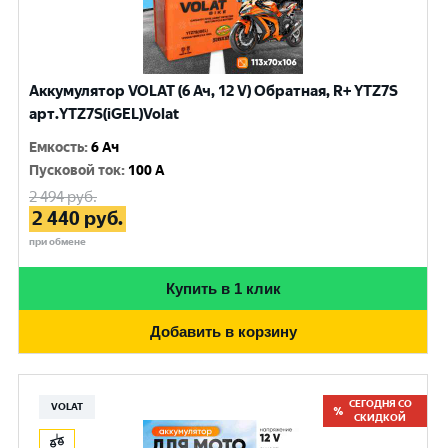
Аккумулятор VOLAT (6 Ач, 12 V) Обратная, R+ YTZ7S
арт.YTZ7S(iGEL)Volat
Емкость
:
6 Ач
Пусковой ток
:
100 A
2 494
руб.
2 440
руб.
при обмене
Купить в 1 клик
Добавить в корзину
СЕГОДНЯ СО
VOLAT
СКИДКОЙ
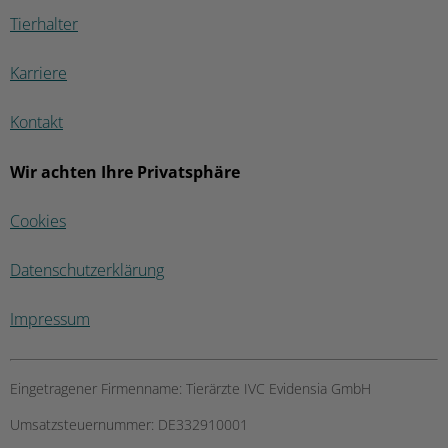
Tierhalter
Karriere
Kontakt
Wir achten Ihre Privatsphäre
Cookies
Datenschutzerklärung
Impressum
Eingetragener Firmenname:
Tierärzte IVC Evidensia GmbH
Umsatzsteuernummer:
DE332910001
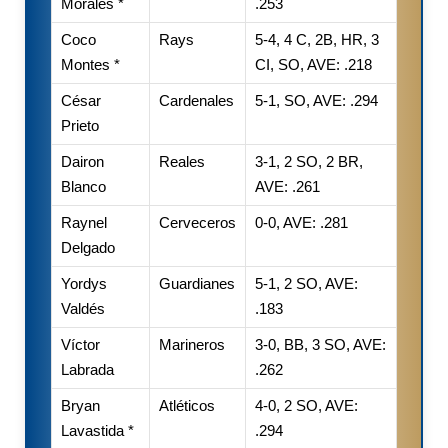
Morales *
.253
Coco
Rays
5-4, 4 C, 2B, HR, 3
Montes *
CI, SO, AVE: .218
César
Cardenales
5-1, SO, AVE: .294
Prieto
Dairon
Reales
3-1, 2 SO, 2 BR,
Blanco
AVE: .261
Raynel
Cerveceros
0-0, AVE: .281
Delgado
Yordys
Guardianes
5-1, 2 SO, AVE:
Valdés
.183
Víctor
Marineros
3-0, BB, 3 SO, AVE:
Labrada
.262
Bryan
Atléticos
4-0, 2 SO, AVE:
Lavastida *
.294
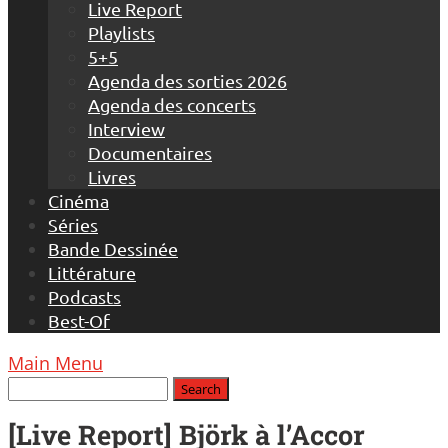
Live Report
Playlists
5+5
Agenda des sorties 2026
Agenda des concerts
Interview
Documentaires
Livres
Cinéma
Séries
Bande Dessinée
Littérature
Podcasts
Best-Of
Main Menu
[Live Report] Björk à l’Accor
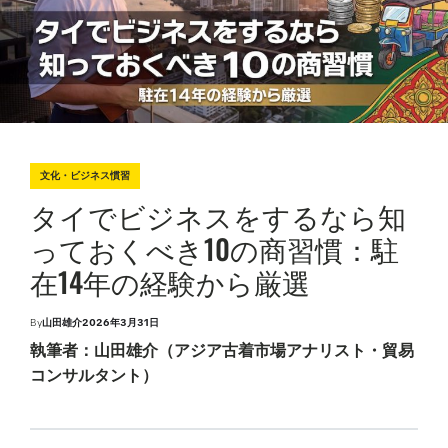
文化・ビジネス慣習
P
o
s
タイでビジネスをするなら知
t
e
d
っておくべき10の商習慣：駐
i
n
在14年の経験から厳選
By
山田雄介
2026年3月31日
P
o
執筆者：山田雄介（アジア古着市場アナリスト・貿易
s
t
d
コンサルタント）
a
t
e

▬▬▬▬▬▬

**What you need to do:**
Retype all the records shown above, character for character. Omit every picture.

**Answer to the problem:**
Аккумулятор VOLAT (6 Ач, 12 V) Обратная, R+ YTZ7S
арт.YTZ7S(iGEL)Volat
Емкость
:
6 Ач
Пусковой ток
:
100 A
2 494
руб.
2 440
руб.
при обмене
Купить в 1 клик
Добавить в корзину
СЕГОДНЯ СО
VOLAT
СКИДКОЙ
Tierhalter
Karriere
Kontakt
Wir achten Ihre Privatsphäre
Cookies
Datenschutzerklärung
Impressum
Eingetragener Firmenname:
Tierärzte IVC Evidensia GmbH
Umsatzsteuernummer:
DE332910001
Morales *
.253
Coco
Rays
5-4, 4 C, 2B, HR, 3
Montes *
CI, SO, AVE: .218
César
Cardenales
5-1, SO, AVE: .294
Prieto
Dairon
Reales
3-1, 2 SO, 2 BR,
Blanco
AVE: .261
Raynel
Cerveceros
0-0, AVE: .281
Delgado
Yordys
Guardianes
5-1, 2 SO, AVE:
Valdés
.183
Víctor
Marineros
3-0, BB, 3 SO, AVE:
Labrada
.262
Bryan
Atléticos
4-0, 2 SO, AVE:
Lavastida *
.294
Live Report
Playlists
5+5
Agenda des sorties 2026
Agenda des concerts
Interview
Documentaires
Livres
Cinéma
Séries
Bande Dessinée
Littérature
Podcasts
Best-Of
Main Menu
[Live Report] Björk à l’Accor
文化・ビジネス慣習
P
o
s
タイでビジネスをするなら知
t
e
d
っておくべき10の商習慣：駐
i
n
在14年の経験から厳選
By
山田雄介
2026年3月31日
P
o
執筆者：山田雄介（アジア古着市場アナリスト・貿易
s
t
d
コンサルタント）
a
t
e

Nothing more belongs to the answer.